Toutefois, les chrétiens hongkongais n’ont pas tous écarté toute action ce samedi. Ainsi, dans une tentative de contourner l’interdiction, l’Église méthodiste Ward Memorial de Yau Ma Tei a organisé une prière spéciale mardi dernier en mémoire de Tiananmen. Tout comme en Chine continentale, les autorités hongkongaises ont commencé à prendre des mesures pour tenter de dissimuler toute référence physique ou virtuelle à ce qui s’est passé en 1989. Les échanges en ligne sont étroitement surveillés, tandis que les statues et œuvres d’art en référence aux événements ont été retirées des lieux publics.

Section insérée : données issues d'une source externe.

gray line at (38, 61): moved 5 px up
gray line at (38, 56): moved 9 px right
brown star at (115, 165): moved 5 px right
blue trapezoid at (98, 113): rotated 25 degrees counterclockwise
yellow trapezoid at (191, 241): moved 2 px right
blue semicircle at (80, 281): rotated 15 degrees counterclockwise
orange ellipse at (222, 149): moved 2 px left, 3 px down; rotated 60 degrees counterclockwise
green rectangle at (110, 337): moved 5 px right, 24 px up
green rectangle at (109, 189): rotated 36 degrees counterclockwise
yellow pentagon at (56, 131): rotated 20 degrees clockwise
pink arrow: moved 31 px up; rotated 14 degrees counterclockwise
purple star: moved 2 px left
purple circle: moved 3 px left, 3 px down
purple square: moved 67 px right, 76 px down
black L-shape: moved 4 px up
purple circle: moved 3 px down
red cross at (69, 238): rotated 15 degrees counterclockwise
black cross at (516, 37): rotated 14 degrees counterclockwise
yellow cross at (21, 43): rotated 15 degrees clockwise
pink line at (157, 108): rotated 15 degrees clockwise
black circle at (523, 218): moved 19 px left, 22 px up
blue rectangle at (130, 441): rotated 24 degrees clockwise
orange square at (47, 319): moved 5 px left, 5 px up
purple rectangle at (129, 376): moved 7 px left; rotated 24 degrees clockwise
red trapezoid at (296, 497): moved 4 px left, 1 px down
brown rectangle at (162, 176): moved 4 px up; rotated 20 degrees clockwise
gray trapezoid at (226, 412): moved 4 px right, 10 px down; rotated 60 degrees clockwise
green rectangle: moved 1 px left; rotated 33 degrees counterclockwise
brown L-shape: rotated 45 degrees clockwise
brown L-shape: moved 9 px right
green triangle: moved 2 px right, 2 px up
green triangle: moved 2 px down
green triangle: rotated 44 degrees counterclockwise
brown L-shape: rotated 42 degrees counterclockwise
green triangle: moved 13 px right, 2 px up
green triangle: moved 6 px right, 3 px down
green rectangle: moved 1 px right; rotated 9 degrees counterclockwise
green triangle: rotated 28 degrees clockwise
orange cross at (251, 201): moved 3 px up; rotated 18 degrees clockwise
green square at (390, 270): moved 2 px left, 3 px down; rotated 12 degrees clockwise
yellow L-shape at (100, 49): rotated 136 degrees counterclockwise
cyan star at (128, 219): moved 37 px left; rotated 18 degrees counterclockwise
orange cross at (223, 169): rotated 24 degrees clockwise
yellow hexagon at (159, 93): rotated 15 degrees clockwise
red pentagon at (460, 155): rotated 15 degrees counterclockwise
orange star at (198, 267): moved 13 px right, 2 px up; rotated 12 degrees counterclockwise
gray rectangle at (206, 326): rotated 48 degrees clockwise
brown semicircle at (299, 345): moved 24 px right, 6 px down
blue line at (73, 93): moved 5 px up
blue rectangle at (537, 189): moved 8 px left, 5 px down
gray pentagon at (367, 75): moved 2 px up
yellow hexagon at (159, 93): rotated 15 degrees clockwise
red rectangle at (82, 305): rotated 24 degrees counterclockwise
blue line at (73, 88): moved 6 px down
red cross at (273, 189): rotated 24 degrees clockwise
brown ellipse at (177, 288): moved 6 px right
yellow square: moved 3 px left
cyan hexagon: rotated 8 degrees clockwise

Le plus célèbre exemple est celui du retrait du « pilier de la honte » (Pillar of Shame) de l’Université de Hong-Kong, qui est pourtant resté durant près de 25 ans sur le campus. Une réplique sera cependant inaugurée ce samedi 4 juin à Taïwan. Les autorités ont également fermé un musée dédié aux événements. Par ailleurs, les manuels scolaires ne font plus qu’une brève référence à ce qui s’est produit il y a 33 ans, et les enseignants évitent les discussions sur le sujet par crainte de représailles. Les ouvrages sur le massacre de Tiananmen ont aussi disparu des librairies, et la société d’audiovisuel public de Hong-Kong, RTHK, a supprimé toute image liée au sujet de ses archives, selon Nikkei Asia. En public, les habitants ne peuvent plus évoquer ce qui s’est passé qu’en parlant des « événements de 1989 ».